### Action item
Put the lines of the listing, from its first line through the line containing "work individually, for", into a numbered list, leaving out any blank lines.

### Materials provided
------------------------------------------------------------------------
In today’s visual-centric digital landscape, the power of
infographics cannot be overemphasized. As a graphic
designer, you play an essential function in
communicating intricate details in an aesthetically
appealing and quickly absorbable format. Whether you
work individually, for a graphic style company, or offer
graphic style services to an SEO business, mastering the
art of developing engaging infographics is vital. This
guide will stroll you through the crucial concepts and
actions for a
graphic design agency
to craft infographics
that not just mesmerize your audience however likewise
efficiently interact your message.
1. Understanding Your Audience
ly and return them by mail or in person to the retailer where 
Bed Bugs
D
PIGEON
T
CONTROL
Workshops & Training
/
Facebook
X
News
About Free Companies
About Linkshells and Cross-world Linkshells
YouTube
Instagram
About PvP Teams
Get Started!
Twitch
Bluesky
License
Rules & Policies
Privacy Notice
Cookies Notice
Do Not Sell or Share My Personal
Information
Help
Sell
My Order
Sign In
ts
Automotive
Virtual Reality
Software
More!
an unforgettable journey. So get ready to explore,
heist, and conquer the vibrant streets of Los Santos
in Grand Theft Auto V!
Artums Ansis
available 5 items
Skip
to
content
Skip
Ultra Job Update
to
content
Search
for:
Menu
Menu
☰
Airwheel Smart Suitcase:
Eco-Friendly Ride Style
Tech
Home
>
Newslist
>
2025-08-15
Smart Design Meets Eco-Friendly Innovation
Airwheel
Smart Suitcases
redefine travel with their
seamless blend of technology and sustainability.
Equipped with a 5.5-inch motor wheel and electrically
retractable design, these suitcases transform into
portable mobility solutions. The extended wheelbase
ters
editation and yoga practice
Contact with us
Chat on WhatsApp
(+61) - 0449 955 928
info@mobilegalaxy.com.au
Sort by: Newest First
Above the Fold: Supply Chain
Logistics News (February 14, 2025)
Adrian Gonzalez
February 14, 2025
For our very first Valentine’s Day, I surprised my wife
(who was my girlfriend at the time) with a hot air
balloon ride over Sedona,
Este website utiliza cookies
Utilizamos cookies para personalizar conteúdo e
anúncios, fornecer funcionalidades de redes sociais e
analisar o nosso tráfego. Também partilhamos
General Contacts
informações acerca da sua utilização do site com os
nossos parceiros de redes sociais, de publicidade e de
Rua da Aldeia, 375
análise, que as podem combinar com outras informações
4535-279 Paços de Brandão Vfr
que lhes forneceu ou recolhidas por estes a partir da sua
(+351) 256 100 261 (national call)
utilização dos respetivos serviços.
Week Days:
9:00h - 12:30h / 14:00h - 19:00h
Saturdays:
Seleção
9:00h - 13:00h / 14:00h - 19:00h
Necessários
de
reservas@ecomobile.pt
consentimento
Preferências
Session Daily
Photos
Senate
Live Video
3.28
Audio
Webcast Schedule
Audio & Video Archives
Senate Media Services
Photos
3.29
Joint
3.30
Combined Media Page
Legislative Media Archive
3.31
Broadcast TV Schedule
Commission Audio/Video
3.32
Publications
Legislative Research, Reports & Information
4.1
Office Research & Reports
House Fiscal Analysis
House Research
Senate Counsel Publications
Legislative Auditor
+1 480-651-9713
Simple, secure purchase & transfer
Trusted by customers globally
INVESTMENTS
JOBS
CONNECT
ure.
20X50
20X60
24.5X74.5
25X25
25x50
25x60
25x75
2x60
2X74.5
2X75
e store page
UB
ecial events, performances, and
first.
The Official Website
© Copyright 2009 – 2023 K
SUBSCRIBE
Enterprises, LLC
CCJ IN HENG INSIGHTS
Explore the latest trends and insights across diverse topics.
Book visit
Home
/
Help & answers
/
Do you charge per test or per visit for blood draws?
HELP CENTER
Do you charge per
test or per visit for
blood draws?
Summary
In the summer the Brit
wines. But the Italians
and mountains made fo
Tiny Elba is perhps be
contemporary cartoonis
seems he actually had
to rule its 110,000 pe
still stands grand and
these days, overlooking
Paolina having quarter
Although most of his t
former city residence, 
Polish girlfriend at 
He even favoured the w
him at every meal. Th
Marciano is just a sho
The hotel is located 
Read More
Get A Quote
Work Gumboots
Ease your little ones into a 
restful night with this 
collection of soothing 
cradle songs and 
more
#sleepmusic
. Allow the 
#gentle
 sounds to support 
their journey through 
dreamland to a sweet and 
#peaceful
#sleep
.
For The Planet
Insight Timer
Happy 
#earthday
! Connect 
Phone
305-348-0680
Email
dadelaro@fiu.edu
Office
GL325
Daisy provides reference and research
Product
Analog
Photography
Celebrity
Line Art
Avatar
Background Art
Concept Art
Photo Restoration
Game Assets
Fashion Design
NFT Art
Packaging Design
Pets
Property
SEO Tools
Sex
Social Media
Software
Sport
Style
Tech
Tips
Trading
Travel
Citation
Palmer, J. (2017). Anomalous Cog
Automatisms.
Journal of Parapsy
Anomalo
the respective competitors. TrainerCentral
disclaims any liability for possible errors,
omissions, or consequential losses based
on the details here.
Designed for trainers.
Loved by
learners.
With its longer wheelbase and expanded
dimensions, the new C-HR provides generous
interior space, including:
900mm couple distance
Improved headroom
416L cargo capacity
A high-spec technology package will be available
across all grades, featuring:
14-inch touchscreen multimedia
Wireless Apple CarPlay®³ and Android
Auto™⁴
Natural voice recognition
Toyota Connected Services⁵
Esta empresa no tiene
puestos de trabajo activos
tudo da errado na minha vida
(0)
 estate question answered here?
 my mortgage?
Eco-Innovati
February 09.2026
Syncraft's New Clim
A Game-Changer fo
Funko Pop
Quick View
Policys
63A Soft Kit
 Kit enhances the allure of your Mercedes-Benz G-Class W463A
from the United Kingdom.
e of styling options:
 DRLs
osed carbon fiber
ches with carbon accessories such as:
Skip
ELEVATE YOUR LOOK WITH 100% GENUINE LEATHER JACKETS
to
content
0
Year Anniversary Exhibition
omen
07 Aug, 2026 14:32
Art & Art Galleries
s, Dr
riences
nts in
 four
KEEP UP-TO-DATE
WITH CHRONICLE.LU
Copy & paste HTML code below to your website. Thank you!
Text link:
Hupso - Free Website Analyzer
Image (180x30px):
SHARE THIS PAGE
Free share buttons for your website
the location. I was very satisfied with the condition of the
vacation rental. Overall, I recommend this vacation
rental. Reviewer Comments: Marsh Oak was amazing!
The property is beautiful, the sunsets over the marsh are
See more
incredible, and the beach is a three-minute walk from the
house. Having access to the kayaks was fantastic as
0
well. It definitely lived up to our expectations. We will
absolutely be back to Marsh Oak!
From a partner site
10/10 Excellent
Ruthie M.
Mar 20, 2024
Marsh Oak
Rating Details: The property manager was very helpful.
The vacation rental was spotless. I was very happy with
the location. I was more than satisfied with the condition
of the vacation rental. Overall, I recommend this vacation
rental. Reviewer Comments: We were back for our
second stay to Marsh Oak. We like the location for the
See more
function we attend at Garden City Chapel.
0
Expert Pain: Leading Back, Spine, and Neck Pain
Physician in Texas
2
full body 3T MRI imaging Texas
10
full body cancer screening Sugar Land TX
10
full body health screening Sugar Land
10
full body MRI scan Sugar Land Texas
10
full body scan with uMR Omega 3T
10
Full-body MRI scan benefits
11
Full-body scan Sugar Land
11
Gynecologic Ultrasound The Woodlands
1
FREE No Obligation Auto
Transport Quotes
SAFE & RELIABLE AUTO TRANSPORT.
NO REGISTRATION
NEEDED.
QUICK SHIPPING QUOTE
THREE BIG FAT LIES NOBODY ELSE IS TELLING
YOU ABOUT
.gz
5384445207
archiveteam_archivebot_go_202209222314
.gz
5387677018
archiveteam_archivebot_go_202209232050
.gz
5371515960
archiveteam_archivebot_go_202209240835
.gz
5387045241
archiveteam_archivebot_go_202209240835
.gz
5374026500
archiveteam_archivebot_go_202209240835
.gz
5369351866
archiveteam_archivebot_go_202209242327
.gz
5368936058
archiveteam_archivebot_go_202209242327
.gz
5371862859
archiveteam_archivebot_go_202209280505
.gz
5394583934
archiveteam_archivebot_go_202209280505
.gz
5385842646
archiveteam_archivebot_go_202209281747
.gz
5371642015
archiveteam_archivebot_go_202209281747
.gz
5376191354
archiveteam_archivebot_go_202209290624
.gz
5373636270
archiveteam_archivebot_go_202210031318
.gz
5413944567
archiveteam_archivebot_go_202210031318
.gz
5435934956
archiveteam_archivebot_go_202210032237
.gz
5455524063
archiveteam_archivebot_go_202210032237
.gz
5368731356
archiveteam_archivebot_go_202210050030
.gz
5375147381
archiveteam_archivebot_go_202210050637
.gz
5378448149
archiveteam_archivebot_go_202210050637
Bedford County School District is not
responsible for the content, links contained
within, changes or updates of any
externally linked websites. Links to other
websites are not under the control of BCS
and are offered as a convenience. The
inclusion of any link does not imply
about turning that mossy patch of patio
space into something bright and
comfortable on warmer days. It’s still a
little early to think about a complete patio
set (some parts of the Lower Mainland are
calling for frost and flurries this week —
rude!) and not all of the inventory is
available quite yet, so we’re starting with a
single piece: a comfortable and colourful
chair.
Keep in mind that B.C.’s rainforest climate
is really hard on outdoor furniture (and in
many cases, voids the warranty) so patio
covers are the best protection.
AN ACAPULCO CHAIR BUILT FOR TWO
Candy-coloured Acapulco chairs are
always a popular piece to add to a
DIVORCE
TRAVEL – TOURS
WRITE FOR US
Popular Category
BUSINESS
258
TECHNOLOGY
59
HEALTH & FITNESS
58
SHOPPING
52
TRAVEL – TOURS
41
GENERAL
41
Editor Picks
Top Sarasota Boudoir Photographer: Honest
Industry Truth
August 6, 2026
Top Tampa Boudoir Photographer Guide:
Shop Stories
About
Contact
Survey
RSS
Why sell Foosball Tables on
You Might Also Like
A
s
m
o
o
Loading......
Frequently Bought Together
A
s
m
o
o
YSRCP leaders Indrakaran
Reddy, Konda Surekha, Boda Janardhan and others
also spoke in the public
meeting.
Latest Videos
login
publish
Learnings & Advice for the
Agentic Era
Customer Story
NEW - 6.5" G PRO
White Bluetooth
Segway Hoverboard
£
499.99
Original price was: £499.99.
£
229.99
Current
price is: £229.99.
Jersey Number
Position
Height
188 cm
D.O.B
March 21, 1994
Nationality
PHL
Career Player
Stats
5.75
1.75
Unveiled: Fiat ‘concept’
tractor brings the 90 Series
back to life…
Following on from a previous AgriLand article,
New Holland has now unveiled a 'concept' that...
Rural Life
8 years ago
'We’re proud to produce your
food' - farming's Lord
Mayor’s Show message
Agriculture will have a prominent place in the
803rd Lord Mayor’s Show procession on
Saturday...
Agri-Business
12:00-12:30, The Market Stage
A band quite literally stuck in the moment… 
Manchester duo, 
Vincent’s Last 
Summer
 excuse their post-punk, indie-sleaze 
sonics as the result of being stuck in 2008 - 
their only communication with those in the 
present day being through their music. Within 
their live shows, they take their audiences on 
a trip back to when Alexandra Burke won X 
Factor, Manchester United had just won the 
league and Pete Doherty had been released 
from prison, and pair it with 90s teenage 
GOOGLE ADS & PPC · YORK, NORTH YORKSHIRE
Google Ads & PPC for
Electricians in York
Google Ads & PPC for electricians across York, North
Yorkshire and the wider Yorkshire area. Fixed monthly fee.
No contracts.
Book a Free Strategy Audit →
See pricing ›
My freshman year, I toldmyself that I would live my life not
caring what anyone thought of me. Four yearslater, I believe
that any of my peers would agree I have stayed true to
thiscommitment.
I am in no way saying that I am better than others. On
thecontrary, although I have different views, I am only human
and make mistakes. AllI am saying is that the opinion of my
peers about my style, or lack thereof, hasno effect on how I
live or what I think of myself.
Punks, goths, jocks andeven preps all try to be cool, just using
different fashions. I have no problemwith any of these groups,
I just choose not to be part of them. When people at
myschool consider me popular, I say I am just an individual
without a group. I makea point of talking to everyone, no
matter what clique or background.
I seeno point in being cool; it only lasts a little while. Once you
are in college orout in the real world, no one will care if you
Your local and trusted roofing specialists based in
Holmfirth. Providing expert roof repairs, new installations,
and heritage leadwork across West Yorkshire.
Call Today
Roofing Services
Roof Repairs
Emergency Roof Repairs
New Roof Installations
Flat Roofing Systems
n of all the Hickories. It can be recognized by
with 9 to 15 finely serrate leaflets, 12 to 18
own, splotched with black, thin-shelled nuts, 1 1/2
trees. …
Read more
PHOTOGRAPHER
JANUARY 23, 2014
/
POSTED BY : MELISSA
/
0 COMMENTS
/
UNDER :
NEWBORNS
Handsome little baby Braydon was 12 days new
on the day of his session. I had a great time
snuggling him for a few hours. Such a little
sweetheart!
------------------------------------------------------------------------
### Problem solution
1. In today’s visual-centric digital landscape, the power of
2. infographics cannot be overemphasized. As a graphic
3. designer, you play an essential function in
4. communicating intricate details in an aesthetically
5. appealing and quickly absorbable format. Whether you
6. work individually, for a graphic style company, or offer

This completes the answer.